How I captured the beauty of a winter's day using abstract photography in nature

'Everything is shining in the winter sun'

Ricky Ross, 'Radio On'

Abstract images. Love them or hate them? My nearest and dearest is not a fan and it often dissuades me from attempting the art. Today was one of those days when the sun finally came out again after a week of hibernation, and so I set off with camera in hand and a need to capture nature in some form.

Near my house is the Moor Pool, Harborne, where I can often be found watching birds, squirrels and the changing of the seasons. Today, sporting my wildlife lens, the birds seemed to taunt me with a constant chorus, always just out of view. I stood for a while and observed the water. It was alive with the golden-green shimmer of plants in the winter sun, reflected in the water to create quite magical images that scattered and dispersed in a constant mirage of light and life.

I raised my camera and observed the rectangular view of small segments of the pool. At f/8 my Canon EF100-400 lens was capturing selectively focussed images of the beautiful scene. I experimented with various shutter speeds, keeping an eye on the exposure while changing the focus mode from auto to manual so that I could focus on the surface of the water and so capture exactly what I was witnessing. How refreshing it can be when you use a lens in a different way to normal! I was captivated to see the patterns come alive as the winter breeze accelerated and then slowed the motion of the water. It was quite magical.

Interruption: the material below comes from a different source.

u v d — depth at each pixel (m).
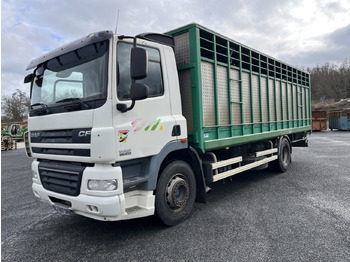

An hour flew by, as it always does when you immerse yourself completely in nature and allow it to work its magic.

At the end of the session I was left with images that I felt truly distilled the vibrancy of a blue-skied winter’s day with the trees and foliage of the surrounds making their presence felt, determined to thrive during the closing of the year.

I have included some of the images in the gallery above. Very little editing has been done to them. See what you think. I’d love to hear your thoughts. What methods do you use to capture abstract images, and what do you choose to shoot?